A San Francisco man who says he was high and paranoid and was just firing "warning shots" has been sentenced to five years in federal prison stemming from a scary October 2020 incident in downtown SF.
On the night of October 2, 2020, around 10 p.m., 48-year-old Alvin Merrite fired a gun, seemingly at random, at three people near the intersection of Market and Montgomery streets. No one was injured, and Merrite's attorney says that he was high on drugs and paranoid that two random passersby were approaching him. Merrite apparently took a swing at one of them, then pulled out a gun and fired warning shots into the air, says assistant public defender Elisse LaRouche.
Surveillance footage also showed Merrite aiming his gun at a person as they cowered and ran away.
As Bay Area News Group reports, Merrite was sentenced last week to five years in federal prison, after he pleaded guilty in April to being a felon in possession of a firearm.
"He did not intend to shoot anyone, but fired warning shots," LaRouche said in a sentencing memo. "Knowing his actions were wrong and knowing he should go into custody, he yelled ‘Call the law(s)!’ multiple times, asking for law enforcement to arrive on scene. When they did, Mr. Merrite was ready to be taken in — he laid prone on the floor with the pistol five feet away from him."

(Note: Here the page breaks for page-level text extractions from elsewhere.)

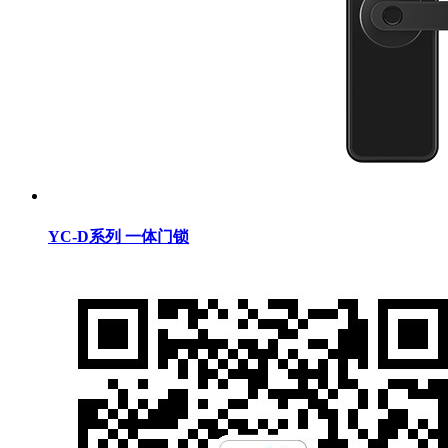
YC-D系列 一体门锁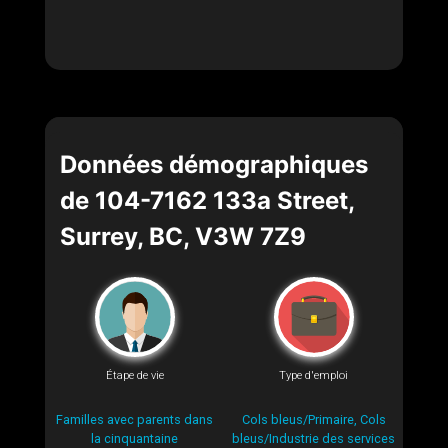
Données démographiques
de 104-7162 133a Street,
Surrey, BC, V3W 7Z9
Étape de vie
Type d'emploi
Familles avec parents dans
Cols bleus/Primaire, Cols
la cinquantaine
bleus/Industrie des services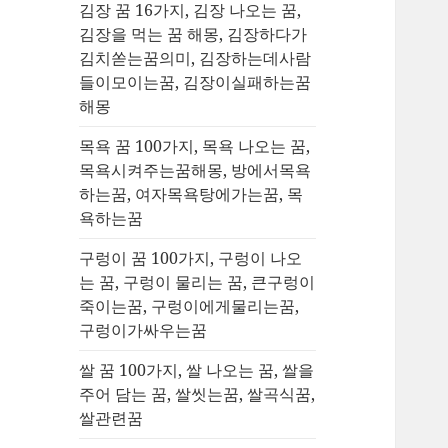
김장 꿈 16가지, 김장 나오는 꿈,
김장을 먹는 꿈 해몽, 김장하다가
김치쏟는꿈의미, 김장하는데사람
들이모이는꿈, 김장이실패하는꿈
해몽
목욕 꿈 100가지, 목욕 나오는 꿈,
목욕시켜주는꿈해몽, 방에서목욕
하는꿈, 여자목욕탕에가는꿈, 목
욕하는꿈
구렁이 꿈 100가지, 구렁이 나오
는 꿈, 구렁이 물리는 꿈, 큰구렁이
죽이는꿈, 구렁이에게물리는꿈,
구렁이가싸우는꿈
쌀 꿈 100가지, 쌀 나오는 꿈, 쌀을
주어 담는 꿈, 쌀씻는꿈, 쌀곡식꿈,
쌀관련꿈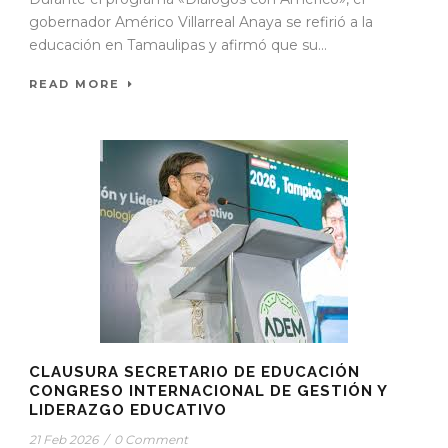
gobernador Américo Villarreal Anaya se refirió a la
educación en Tamaulipas y afirmó que su...
READ MORE
CLAUSURA SECRETARIO DE EDUCACIÓN
CONGRESO INTERNACIONAL DE GESTIÓN Y
LIDERAZGO EDUCATIVO
21 Feb 2026
/
0 Comment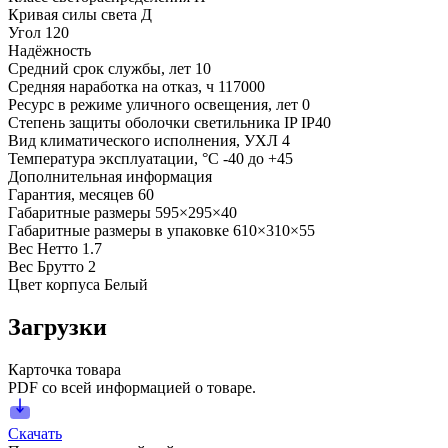
Кривая силы света
Д
Угол
120
Надёжность
Средний срок службы, лет
10
Средняя наработка на отказ, ч
117000
Ресурс в режиме уличного освещения, лет
0
Степень защиты оболочки светильника IP
IP40
Вид климатического исполнения, УХЛ
4
Температура эксплуатации, °С
-40 до +45
Дополнительная информация
Гарантия, месяцев
60
Габаритные размеры
595×295×40
Габаритные размеры в упаковке
610×310×55
Вес Нетто
1.7
Вес Брутто
2
Цвет корпуса
Белый
Загрузки
Карточка товара
PDF со всей информацией о товаре.
Скачать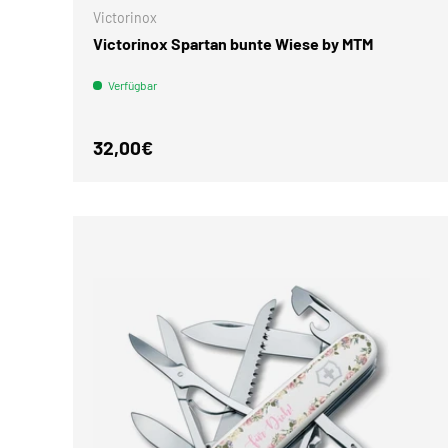
Victorinox
Victorinox Spartan bunte Wiese by MTM
Verfügbar
Normaler Preis
32,00€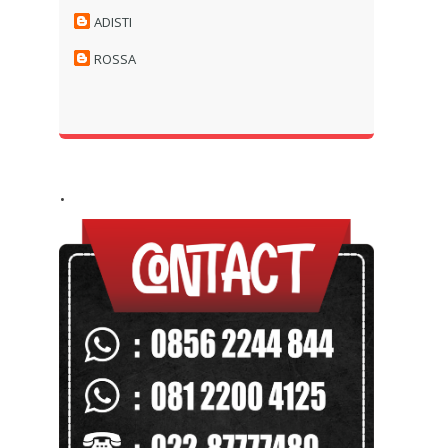
ADISTI
ROSSA
.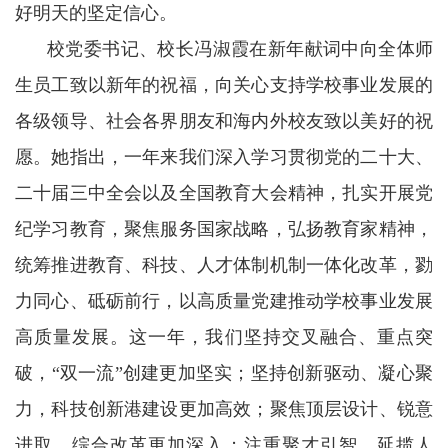
好明天的坚定信心。
校党委书记、校长冯淑霞在新年献词中向全体师
生员工致以新年的祝福，向关心支持学校事业发展的
各级领导、社会各界朋友和海内外校友致以美好的祝
愿。她指出，一年来我们深入学习贯彻党的二十大、
二十届三中全会以及全国教育大会精神，扎实开展党
纪学习教育，聚焦服务国家战略，弘扬教育家精神，
统筹推进教育、科技、人才体制机制一体化改革，勠
力同心、砥砺前行，以高质量党建推动学校事业发展
高质量发展。这一年，我们坚持交叉融合、重点突
破，“双一流”创建更加坚实；坚持创新驱动、凝心聚
力，科技创新港建设更加高效；聚焦顶层设计、锐意
进取，综合改革更加深入；注重聚才引智、延揽人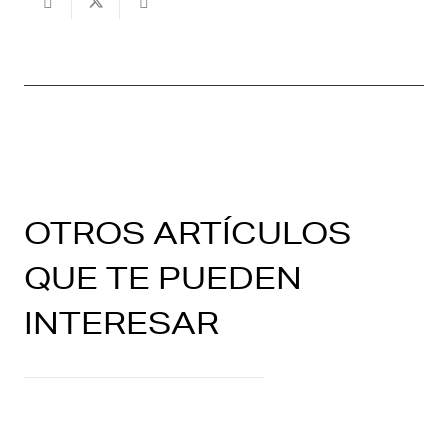
OTROS ARTÍCULOS
QUE TE PUEDEN
INTERESAR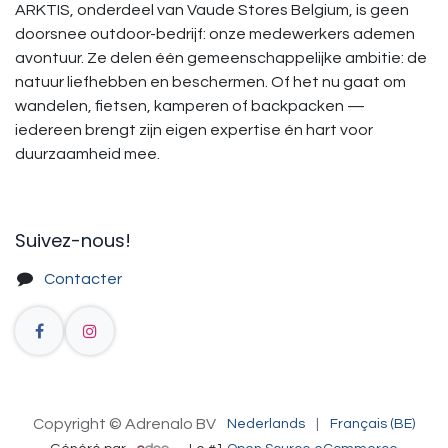
ARKTIS, onderdeel van Vaude Stores Belgium, is geen
doorsnee outdoor-bedrijf: onze medewerkers ademen
avontuur. Ze delen één gemeenschappelijke ambitie: de
natuur liefhebben en beschermen. Of het nu gaat om
wandelen, fietsen, kamperen of backpacken —
iedereen brengt zijn eigen expertise én hart voor
duurzaamheid mee.
Suivez-nous!​
Contacter
Copyright © Adrenalo BV
Nederlands
|
Français (BE)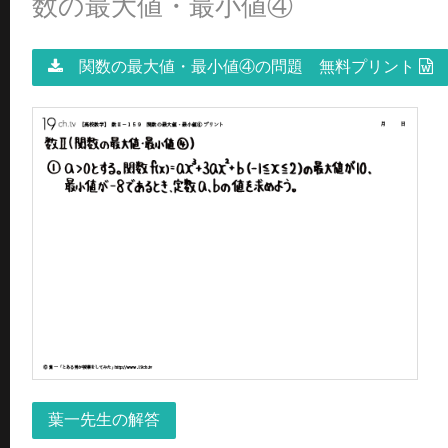
数の最大値・最小値④
関数の最大値・最小値④の問題 無料プリント
葉一先生の解答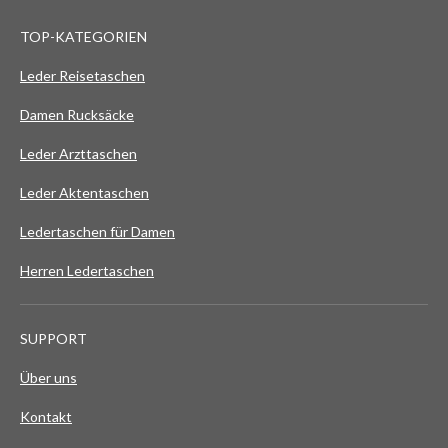
r
r
r
r
r
n
t
g
TOP-KATEGORIEN
n
n
n
n
n
a
u
b
e
e
e
e
Leder Reisetaschen
n
s
e
g
Damen Rucksäcke
n
:
d
Leder Arzttaschen
e
0
n
S
Leder Aktentaschen
t
Ledertaschen für Damen
e
r
Herren Ledertaschen
n
e
SUPPORT
Über uns
Kontakt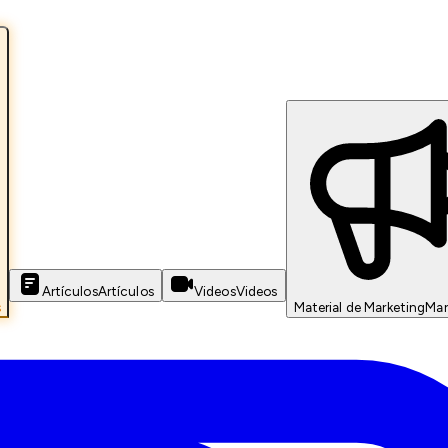
Artículos
Artículos
Videos
Videos
s
Material de Marketing
Mar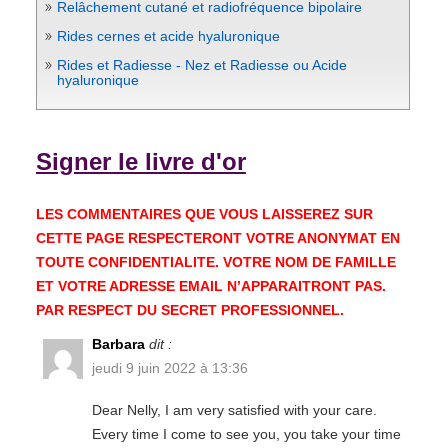
Relâchement cutané et radiofréquence bipolaire
Rides cernes et acide hyaluronique
Rides et Radiesse - Nez et Radiesse ou Acide
hyaluronique
Signer le livre d'or
LES COMMENTAIRES QUE VOUS LAISSEREZ SUR
CETTE PAGE RESPECTERONT VOTRE ANONYMAT EN
TOUTE CONFIDENTIALITE. VOTRE NOM DE FAMILLE
ET VOTRE ADRESSE EMAIL N’APPARAITRONT PAS.
PAR RESPECT DU SECRET PROFESSIONNEL.
Barbara
dit :
jeudi 9 juin 2022 à 13:36
Dear Nelly, I am very satisfied with your care.
Every time I come to see you, you take your time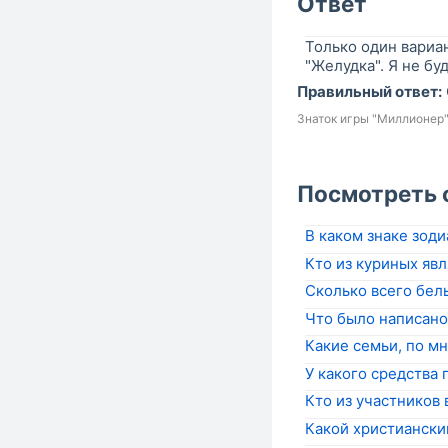
Ответ
Только один вариан
"Желудка". Я не бу
Правильный ответ:
Знаток игры "Миллионер
Посмотреть 
В каком знаке зоди
Кто из куриных яв
Сколько всего бел
Что было написано
Какие семьи, по мн
У какого средства
Кто из участников
Какой христиански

U.S. Attorney Anne Hsieh said in her sentencing memo, "Unfortunately, the defendant has, by his own admission, engaged in ‘a life of crime’ since the age of 16 and was incarcerated in his first federal case by the time he was 18. He has spent the majority of his adult life either in prison, under correctional supervision (during which he was regularly unable to comply with his terms of supervision), or homeless and unable to stay out of trouble."
Merrite was not allowed to possess a gun following a gun conviction in Houston in 2013, and an earlier drug conviction in Alabama. It is not clear whether he had also spent any time in local jails prior to the October incident.
U.S. District Judge Charles Breyer issued a sentence that was 10 months shy of what prosecutors were seeking.